In attempting to convince her audience of the necessity of abortion, Tisdale relies chiefly on emotional appeals and her own experience as an abortion clinic nurse, while supplementing it with appeals to reason. Highly detailed and emotionally charged language is contrasted with a disturbing distance that she has to put on when she is at work, which has an effect on her just as much as anyone. Her descriptions of the abortion process themselves are detailed and harrowing, describing the “low clatter and snap of forceps, the clock of the tanaculum, and a pulling, sucking sound” involved in the procedure (Tisdale). This shows that the people who perform abortions are not immune to the distasteful and tragic nature of the procedure, and shocks the reader into feeling the same way. However, Tisdale also leavens this with descriptions of the women who come in to get abortions, showing how confused and frustrated they are themselves with the prospect of pregnancy. People who deserve and don’t deserve abortions (in her eyes) are described in equal measure, making the issue even more complex:
“I see women who berate themselves with violent emotions for their first and only abortion, and others who return three times, five times, hauling two or three children, who cannot remember to take a pill or where they put the diaphragm” (Tisdale).
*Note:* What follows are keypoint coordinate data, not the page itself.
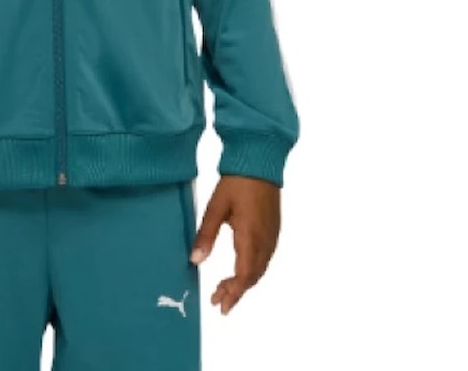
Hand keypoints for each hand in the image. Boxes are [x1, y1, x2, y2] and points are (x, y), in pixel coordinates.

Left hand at [189, 174, 280, 314]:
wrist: (259, 162)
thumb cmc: (236, 182)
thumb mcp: (216, 208)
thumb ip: (206, 235)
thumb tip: (194, 260)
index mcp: (251, 237)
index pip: (244, 276)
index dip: (233, 293)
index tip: (220, 305)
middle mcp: (265, 241)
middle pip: (253, 276)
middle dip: (236, 291)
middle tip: (217, 300)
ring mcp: (272, 236)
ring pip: (260, 269)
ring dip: (243, 282)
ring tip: (224, 288)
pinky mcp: (273, 229)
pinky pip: (264, 258)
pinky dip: (251, 270)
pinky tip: (239, 269)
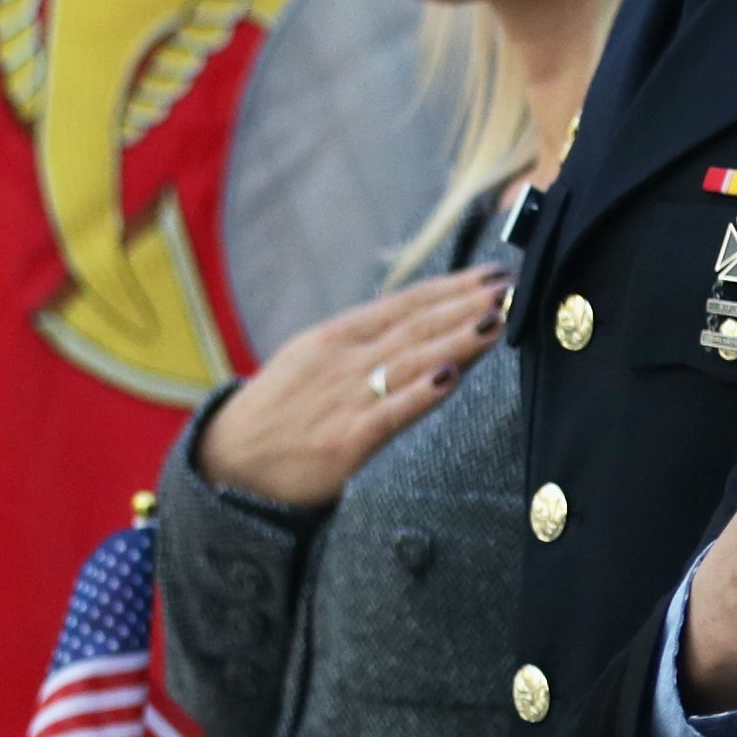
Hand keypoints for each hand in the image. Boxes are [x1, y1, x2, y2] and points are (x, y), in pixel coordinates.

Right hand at [204, 270, 509, 511]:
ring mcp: (344, 399)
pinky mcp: (344, 441)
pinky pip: (390, 413)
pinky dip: (420, 394)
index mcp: (337, 336)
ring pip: (411, 361)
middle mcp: (343, 360)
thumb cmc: (278, 412)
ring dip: (457, 338)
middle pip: (417, 326)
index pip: (406, 304)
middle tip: (512, 287)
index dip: (452, 287)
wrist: (225, 462)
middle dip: (467, 305)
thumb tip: (419, 323)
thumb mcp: (313, 359)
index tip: (494, 274)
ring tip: (496, 318)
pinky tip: (450, 376)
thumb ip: (364, 343)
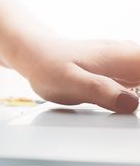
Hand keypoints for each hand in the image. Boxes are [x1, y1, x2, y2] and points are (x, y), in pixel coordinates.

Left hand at [25, 37, 139, 113]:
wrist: (36, 54)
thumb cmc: (49, 65)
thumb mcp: (69, 81)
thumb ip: (100, 91)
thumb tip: (131, 103)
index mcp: (124, 57)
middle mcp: (130, 57)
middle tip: (136, 110)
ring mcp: (126, 64)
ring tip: (133, 109)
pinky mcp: (121, 72)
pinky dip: (139, 95)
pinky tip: (131, 106)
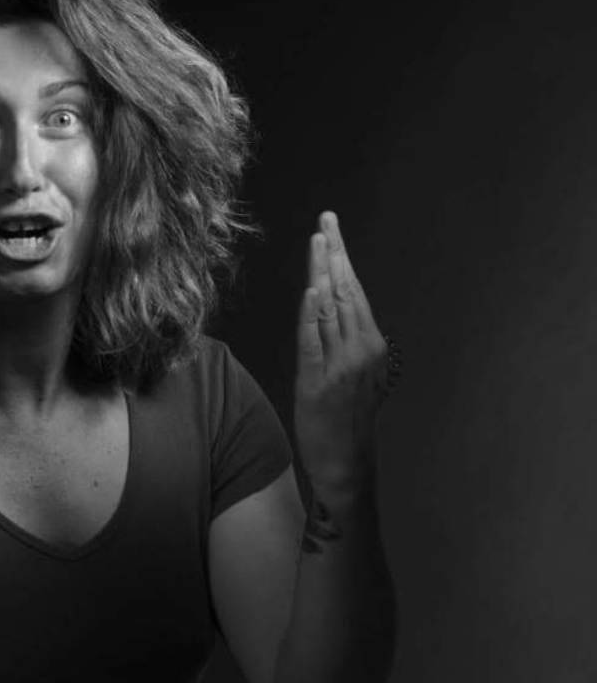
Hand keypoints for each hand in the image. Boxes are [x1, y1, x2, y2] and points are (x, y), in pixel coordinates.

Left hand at [293, 211, 388, 494]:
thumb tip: (334, 305)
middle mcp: (361, 351)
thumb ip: (350, 341)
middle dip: (334, 253)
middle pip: (345, 291)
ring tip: (317, 241)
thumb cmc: (348, 419)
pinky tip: (311, 290)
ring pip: (331, 309)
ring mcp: (341, 366)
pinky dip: (313, 314)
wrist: (345, 462)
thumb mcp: (359, 375)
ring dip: (323, 272)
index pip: (355, 291)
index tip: (331, 229)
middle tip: (326, 220)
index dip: (342, 257)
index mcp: (372, 346)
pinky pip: (313, 342)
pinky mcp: (319, 382)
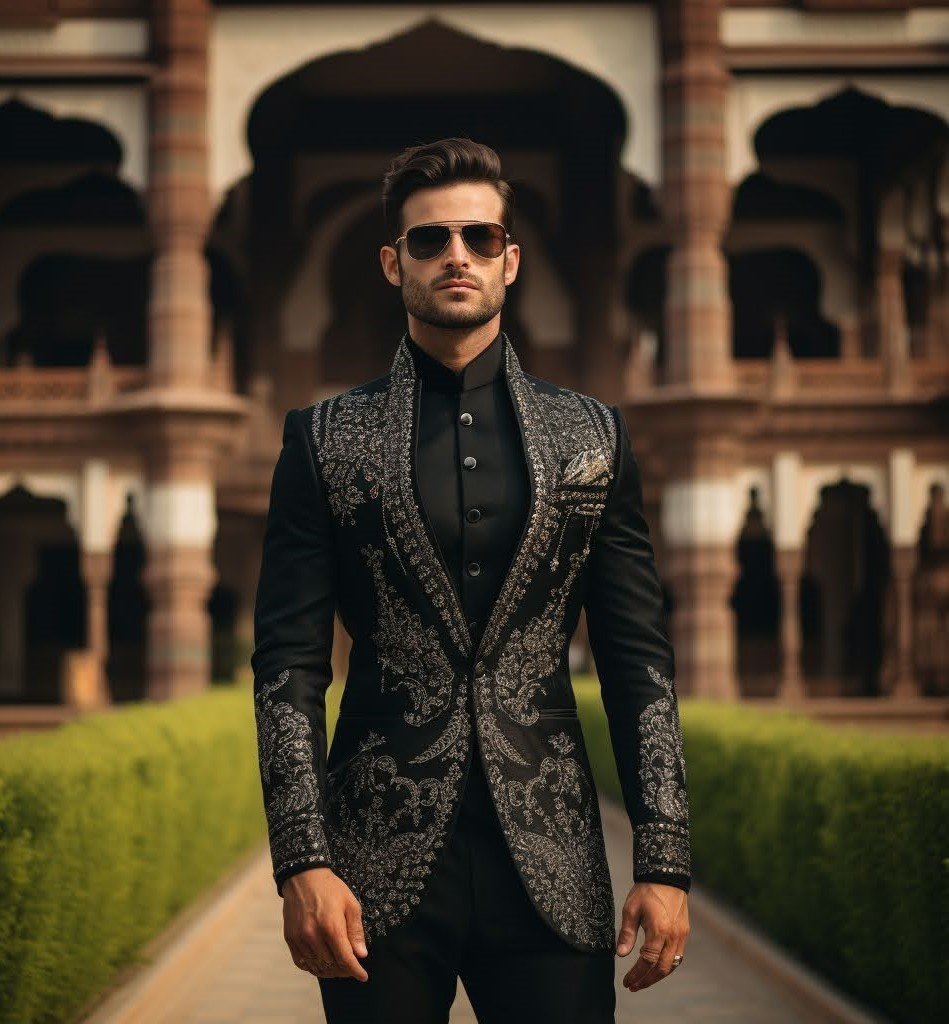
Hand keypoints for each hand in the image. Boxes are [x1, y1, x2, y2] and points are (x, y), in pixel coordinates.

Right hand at [282, 866, 368, 980]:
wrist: (303, 877)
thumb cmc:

While Tisdale’s arguments are largely convincing and entirely affecting, there are some logical fallacies that do crop up throughout the essay. First, there is the implicit assumption that her experiences are representative of everyone’s; by focusing on her own personal experiences, the essay loses a slight bit of potency as a treatise on the practice as a whole. Nonetheless, she leavens this by never pretending it is anything other than her experience. She even calls herself out for the assumptions she makes about others: “I call them girls with maternal benignity. I cannot imagine them as mothers” (Tisdale). By writing so informally and so personally, she manages to avoid a lack of objectivity
Despite these fallacies, however, Tisdale manages to succeed more than she fails in her arguments to keep abortion as a cruel (but necessary and legal) practice. Her arguments essentially boil down to the unfortunate need to leave abortion open as a choice: “I imagine a world where this won't be necessary, and then return to the world where it is” (Tisdale). Tisdale’s highly emotional writing is certainly shocking and provocative, but it is also effective at expanding on the anxieties and concerns of someone in a very harrowing profession that can be emotionally draining and even puts her in harm’s way from anti-abortion activists. The dispassionate nature of Tisdale’s writing, as well as the acknowledgement of her ambivalence, is the key to making this essay such a compelling piece on a complex issue.
Works Cited
Tisdale, Sallie. “We Do Abortions Here: A Nurse’s Story.” In The Norton Reader (13th ed.).
1987. New York: W.W Norton & Company, Inc., 2012. Print.